▼▼▼
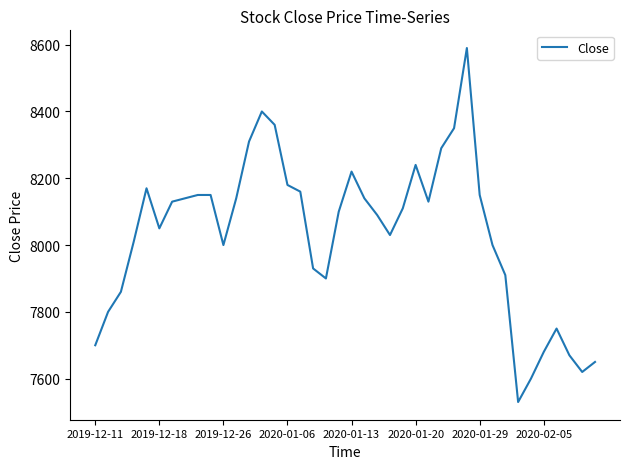

Reading left to right, transcribe all the data shown in this chart.

7700	7800	7860	8010	8170	8050	8130	8140	8150	8150	8000	8140	8310	8400	8360	8180	8160	7930	7900	8100	8220	8140	8090	8030	8110	8240	8130	8290	8350	8590	8150	8000	7910	7530	7600	7680	7750	7670	7620	7650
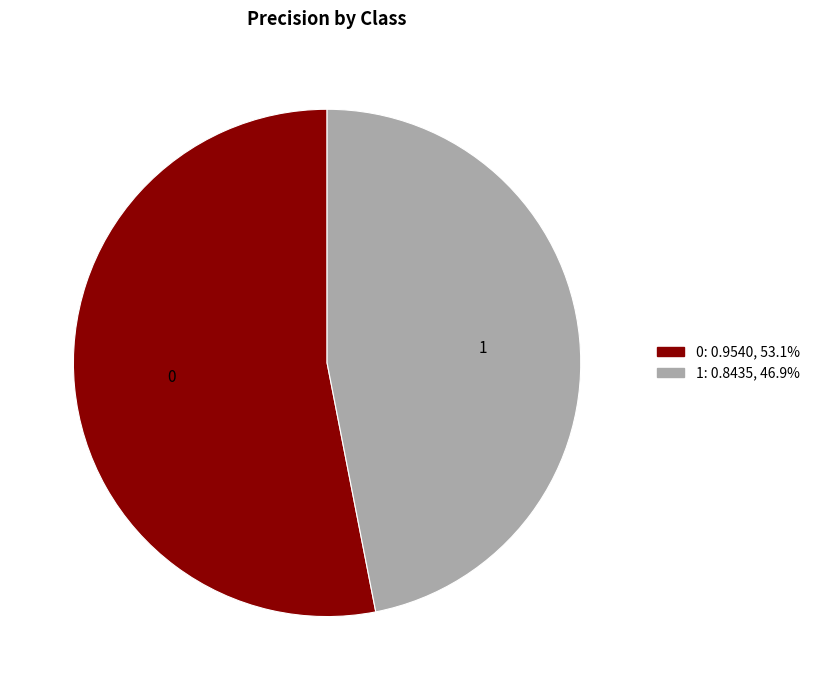

True or false: 1 accounts for 47% of the total.

True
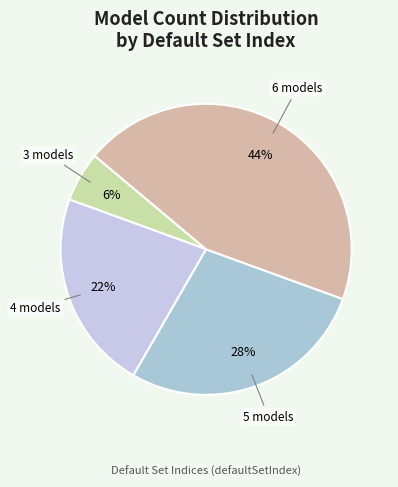

How many slices are in this pie chart?

4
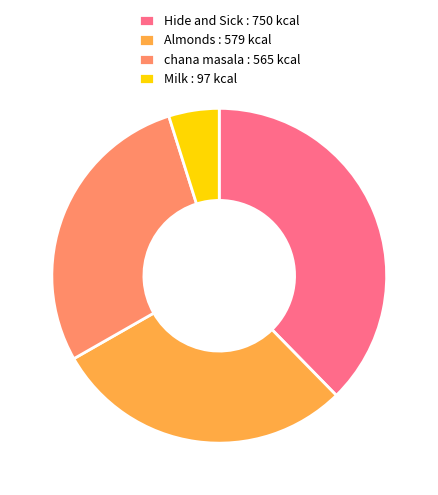

Between Hide and Sick and chana masala, which is larger?

Hide and Sick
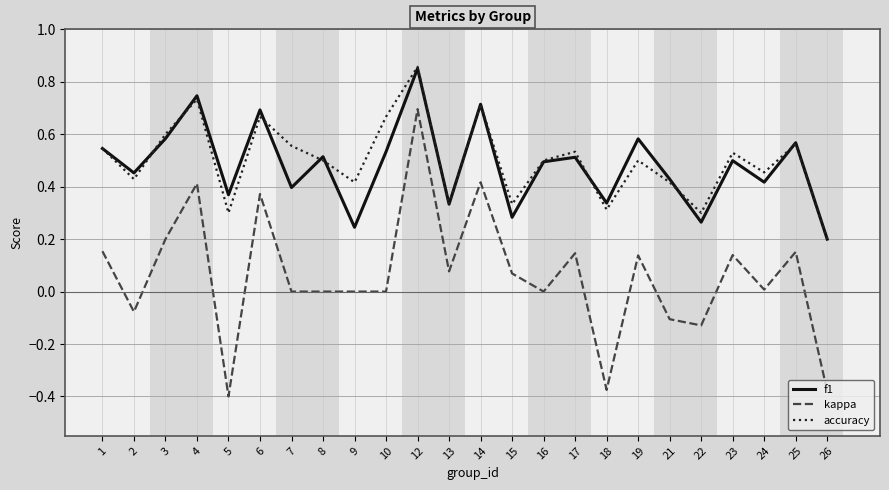

At which label is accuracy closest to 0?

26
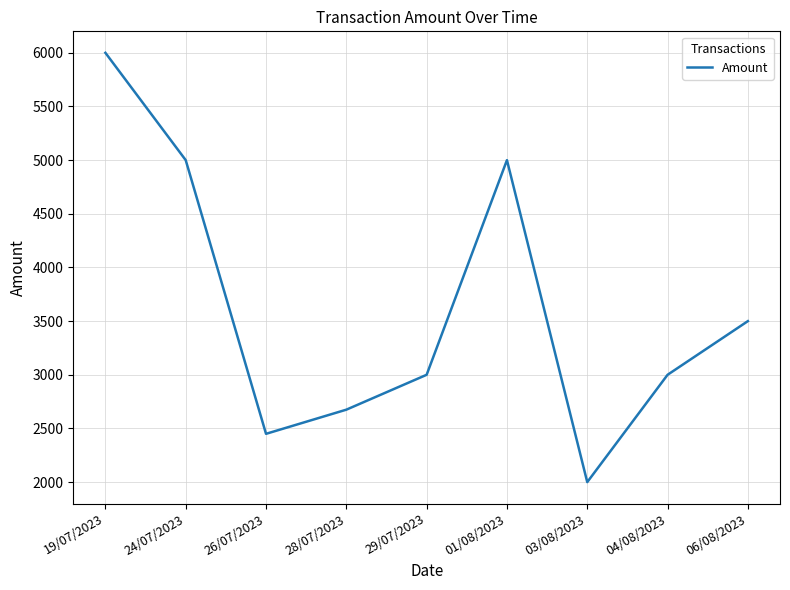

Reading right to left, transcribe all the data shown in this chart.

06/08/2023=3500	04/08/2023=3000	03/08/2023=2000	01/08/2023=5000	29/07/2023=3000	28/07/2023=2675	26/07/2023=2450	24/07/2023=5000	19/07/2023=6000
▲▲▲
Return every line of the listing above unchanged, omitting the pictures.

## OUTPUT FOR THIS TASK
Reading left to right, transcribe all the data shown in this chart.

7700	7800	7860	8010	8170	8050	8130	8140	8150	8150	8000	8140	8310	8400	8360	8180	8160	7930	7900	8100	8220	8140	8090	8030	8110	8240	8130	8290	8350	8590	8150	8000	7910	7530	7600	7680	7750	7670	7620	7650

True or false: 1 accounts for 47% of the total.

True

How many slices are in this pie chart?

4

Between Hide and Sick and chana masala, which is larger?

Hide and Sick

At which label is accuracy closest to 0?

26

Reading right to left, transcribe all the data shown in this chart.

06/08/2023=3500	04/08/2023=3000	03/08/2023=2000	01/08/2023=5000	29/07/2023=3000	28/07/2023=2675	26/07/2023=2450	24/07/2023=5000	19/07/2023=6000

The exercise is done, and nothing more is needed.